- [What you need to do]:
The answer is a number and nothing else: the count of lines in these entries containing the word "ffffff".

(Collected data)
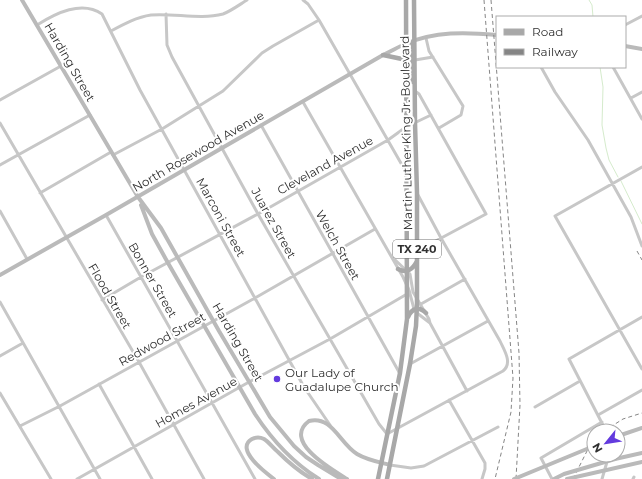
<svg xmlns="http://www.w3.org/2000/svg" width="642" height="479" font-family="Montserrat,sans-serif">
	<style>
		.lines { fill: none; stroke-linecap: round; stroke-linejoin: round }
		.stream { stroke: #d5ebcc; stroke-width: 1 }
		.street { stroke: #c7c7c7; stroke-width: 3 }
		.secondary { stroke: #bababa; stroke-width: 4 }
		.primary { stroke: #a8a8a8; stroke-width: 4.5 }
		.rail { stroke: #858585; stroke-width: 1; stroke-dasharray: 4 3; stroke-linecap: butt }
		.secondary-bridge { stroke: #bababa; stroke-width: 4 }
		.poi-dot { fill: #633bde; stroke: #fff; stroke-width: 1.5 }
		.labels { text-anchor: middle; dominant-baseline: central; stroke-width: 4; stroke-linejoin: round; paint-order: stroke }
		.shield { fill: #fff; stroke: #6e6e6e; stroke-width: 1 }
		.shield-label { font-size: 11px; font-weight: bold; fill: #303030 }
		.street-label { font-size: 12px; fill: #303030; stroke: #fff }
		.poi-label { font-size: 12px; fill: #303030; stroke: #fff; text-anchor: start }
	</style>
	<rect width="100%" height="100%" fill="#fff"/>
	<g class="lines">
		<!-- stream -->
		<path class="stream" d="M589,0L592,5L593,17
			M600,67L603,87L602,125L606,148L609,160L618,177
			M621,181L642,224"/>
		<!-- street -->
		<path class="street" d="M303,0L308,4L319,20L406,172
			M166,14L167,45L172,57L258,214L379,424L387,434L503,371C513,363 504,350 500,341L441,238L418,195
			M37,25C56,13 82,0 102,14L140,90L304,387L330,425
			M625,25L642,16
			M111,31C124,24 137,17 151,15C175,13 200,20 223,14C231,11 239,5 247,0
			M426,38L429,51L463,106L461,115L439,128
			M415,60L433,57
			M541,67L555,92L588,140L631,217L642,246
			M613,67L642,119
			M415,91L419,94L486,214L417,251
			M631,98L642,92
			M0,100L61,66
			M303,102L403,277L409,290L414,309L417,313L430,323
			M0,123L139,362L204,479
			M261,125L399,372
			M113,155L162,129L223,91L262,53L273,46L319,20
			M0,165L90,115
			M642,167L555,216L642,369
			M40,193L111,152
			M0,211L27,259
			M106,215L255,479
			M392,257L410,274L413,292L429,319L430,323L467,391
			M102,300L141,277L258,214L388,140L406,127L431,115
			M0,302L100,479
			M421,304L465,279
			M0,356L23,343
			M410,364L488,321
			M99,384L152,479
			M0,393L51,479
			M449,400L485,463V469L482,479
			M535,407L580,381
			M598,415L642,390
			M20,426L60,406L255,298L375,229
			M606,431L569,359L642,317
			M390,465L411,468L424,466L498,427
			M77,479L249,382L330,339L407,294
			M552,479L541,458L602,422
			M602,479L609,455
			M633,479L634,477"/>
		<!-- secondary -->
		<path class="secondary" d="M22,0L138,197L161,228L219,331L270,417L294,446L306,457L318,465L341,479
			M625,46L642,49
			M141,205L152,234L168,263L255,414C272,440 292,462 319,479
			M0,275L106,215L383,55C390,52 398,47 405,44C435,31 466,32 497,35
			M618,436L642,428
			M615,459L642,453
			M274,479C266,473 234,449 252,439C256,437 260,437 264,439C269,442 273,448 278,452C288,462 300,472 312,479
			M347,479C331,469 282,441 309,421C332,415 340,444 357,454C367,460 379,462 390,465"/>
		<!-- primary -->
		<path class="primary" d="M410,42L411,71L413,82
			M383,55L402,59L406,63
			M398,269C407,274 413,269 417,261
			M408,317C412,308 419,306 426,313
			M378,479L400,373L407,319L406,0
			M387,479L410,364L416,326L417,304V193L415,123L414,0"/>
		<!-- rail -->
		<path class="rail" d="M484,0L513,378L511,412L495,479
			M491,0L519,353L520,405L516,479
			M637,251L642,260
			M604,431L623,419L642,413
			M573,479L587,451L594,441"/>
		<!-- secondary-bridge -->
		<path class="secondary-bridge" d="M514,479L594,446
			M554,479L564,474L615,459
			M567,479L642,462"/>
	</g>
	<!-- markers -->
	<circle class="poi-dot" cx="277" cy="379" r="4"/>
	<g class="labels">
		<!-- shield labels -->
		<rect class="shield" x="393" y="240" width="48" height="18" rx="3"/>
		<g class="shield-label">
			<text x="417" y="249">TX 240</text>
		</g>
		<!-- street labels -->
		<g class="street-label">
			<text transform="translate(70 62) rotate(60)">Harding Street</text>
			<text transform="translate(406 133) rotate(-91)">Martin Luther King Jr. Boulevard</text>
			<text transform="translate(198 151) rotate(-30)">North Rosewood Avenue</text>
			<text transform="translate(325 165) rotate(-29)">Cleveland Avenue</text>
			<text transform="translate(221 217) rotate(61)">Marconi Street</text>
			<text transform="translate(274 223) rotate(61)">Juarez Street</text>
			<text transform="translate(338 245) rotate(61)">Welch Street</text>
			<text transform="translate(153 280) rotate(60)">Bonner Street</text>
			<text transform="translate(110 296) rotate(60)">Flood Street</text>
			<text transform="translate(162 339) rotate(-29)">Redwood Street</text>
			<text transform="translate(238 342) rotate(60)">Harding Street</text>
			<text transform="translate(196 402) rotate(-29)">Homes Avenue</text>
		</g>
		<!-- poi labels -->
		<g class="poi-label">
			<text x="285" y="372">Our Lady of<tspan x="285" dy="14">Guadalupe Church</tspan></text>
		</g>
	</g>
	<!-- legend -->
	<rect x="496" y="16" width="130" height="52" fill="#ffffff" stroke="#acacac"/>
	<rect x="504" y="29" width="20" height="6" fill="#a8a8a8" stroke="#acacac"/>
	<text x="532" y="36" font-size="12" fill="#303030">Road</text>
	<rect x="504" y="49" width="20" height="6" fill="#858585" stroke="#acacac"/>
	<text x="532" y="56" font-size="12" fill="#303030">Railway</text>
	<!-- north arrow -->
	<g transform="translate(606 443) rotate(240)"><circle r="19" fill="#ffffff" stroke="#acacac"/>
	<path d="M0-3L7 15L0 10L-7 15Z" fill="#633bde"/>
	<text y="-6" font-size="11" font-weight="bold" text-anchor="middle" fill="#303030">N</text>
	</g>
</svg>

- [Solved problem]:
2